OpEx is ongoing cost of running the business, CapEx is almost one time deal, buying equipment needed to run the business whose costs is deducted and depreciated over time. On the other hand, buying cloud computing capacity is payable trough OpEx. OpEx is better because it’s fully deductible, unlike CapEx. OpEx: pay as you grow model, spend less at the beginning when you are smaller company. As you grow, pay for more OpEx. It’s great for SMB, don’t have to estimate your future capacity, just buy it when you need it. No long term commitment, try it, if it fails, get rid of it. Yes, I completely agree that OpEx is much better than CapEx, purely from accounting point of view, but I do now buy into reasoning that services will eat the world.

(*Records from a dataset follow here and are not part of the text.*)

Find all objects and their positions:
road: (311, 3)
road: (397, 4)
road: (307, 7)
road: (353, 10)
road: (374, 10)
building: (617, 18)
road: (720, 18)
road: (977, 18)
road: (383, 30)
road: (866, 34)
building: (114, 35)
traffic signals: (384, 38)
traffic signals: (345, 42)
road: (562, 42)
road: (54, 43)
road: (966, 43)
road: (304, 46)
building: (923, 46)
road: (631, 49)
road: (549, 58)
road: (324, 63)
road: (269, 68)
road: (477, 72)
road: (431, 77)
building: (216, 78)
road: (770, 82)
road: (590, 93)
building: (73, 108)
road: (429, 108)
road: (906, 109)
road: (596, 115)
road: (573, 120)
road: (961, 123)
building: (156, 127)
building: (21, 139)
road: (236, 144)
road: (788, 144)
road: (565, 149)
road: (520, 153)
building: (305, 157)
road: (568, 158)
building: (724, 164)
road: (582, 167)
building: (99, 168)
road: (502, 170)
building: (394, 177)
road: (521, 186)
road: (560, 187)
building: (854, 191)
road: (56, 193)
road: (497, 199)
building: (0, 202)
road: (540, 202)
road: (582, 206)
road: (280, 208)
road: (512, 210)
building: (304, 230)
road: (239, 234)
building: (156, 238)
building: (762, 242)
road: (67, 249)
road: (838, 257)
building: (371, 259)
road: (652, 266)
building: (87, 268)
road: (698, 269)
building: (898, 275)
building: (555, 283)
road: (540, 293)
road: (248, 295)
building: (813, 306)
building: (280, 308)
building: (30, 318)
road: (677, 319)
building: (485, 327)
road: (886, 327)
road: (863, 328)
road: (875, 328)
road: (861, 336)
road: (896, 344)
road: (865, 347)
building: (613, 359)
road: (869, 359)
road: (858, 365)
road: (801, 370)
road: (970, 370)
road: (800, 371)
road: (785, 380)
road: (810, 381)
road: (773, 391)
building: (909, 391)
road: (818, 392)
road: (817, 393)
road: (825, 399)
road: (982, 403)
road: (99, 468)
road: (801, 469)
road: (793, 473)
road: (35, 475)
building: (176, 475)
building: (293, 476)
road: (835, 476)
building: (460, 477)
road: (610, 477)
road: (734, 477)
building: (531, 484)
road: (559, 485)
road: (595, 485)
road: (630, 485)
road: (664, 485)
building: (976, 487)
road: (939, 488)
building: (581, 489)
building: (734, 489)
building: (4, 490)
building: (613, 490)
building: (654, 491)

What will happen when you pay for light bulb as your electric bill? Not buy it directly? Today we have Zip car, eliminating the need to own an expensive car for people living in urban areas such as NYC. Some startups are turning Art into service.Subscribers can change your paintings on their walls. Play as a service, rotate your Lego pieces. The concept of owning a thing is changing. This is the change for destruction of ownership and could have undesirable societal impact as it could widen the gap between have and have nots. He also believe that most products will become free under this concept. Well, that sounds too good to believe.
Financial Sophistication: what your customer lifetime value?
Startups would need to evaluate the inbound/outbound model as part of their financial analysis. What service do you need to buy and what service do you need to create that people will buy. If lightbulb is part of electric bill, you get immediate feedback on the service use and what makes sense to bundle, i.e. how often does an average customer replace light bulbs in their home. With that information, startups can reach the goal to fail fast, lower the churn and find a business model that works.
He recommends that new businesses focus on the number of repeat customers, recurring revenue stream. From that perspective, there’s something that Tyler calls SMN, Service Magic Number that takes into account Lifetime Value of a Client and Customer Acquisition Cost (CAC). Then:
- SMN = LTV/CAC > 1 = Win
- SMN = LTV/CAC < 1 = Lose — burn too much cash over time
For example, Delta airlines decided to signigicantly increase their LTV. They had a lot of cancellation problems in the past. Because of that VP of OPs decided minimize the number of cancelled flights because customers hate the cancelled flights the most. They hired Travelport to get more data to decrease cancelation percentage and became customer obsessed. With all off this, they increased LTV, and Delta’s has 0.3% cancellation rate vs 2% for industry average.
Key takeaway for startups: Build annuity based service model where LTV/CAC >1.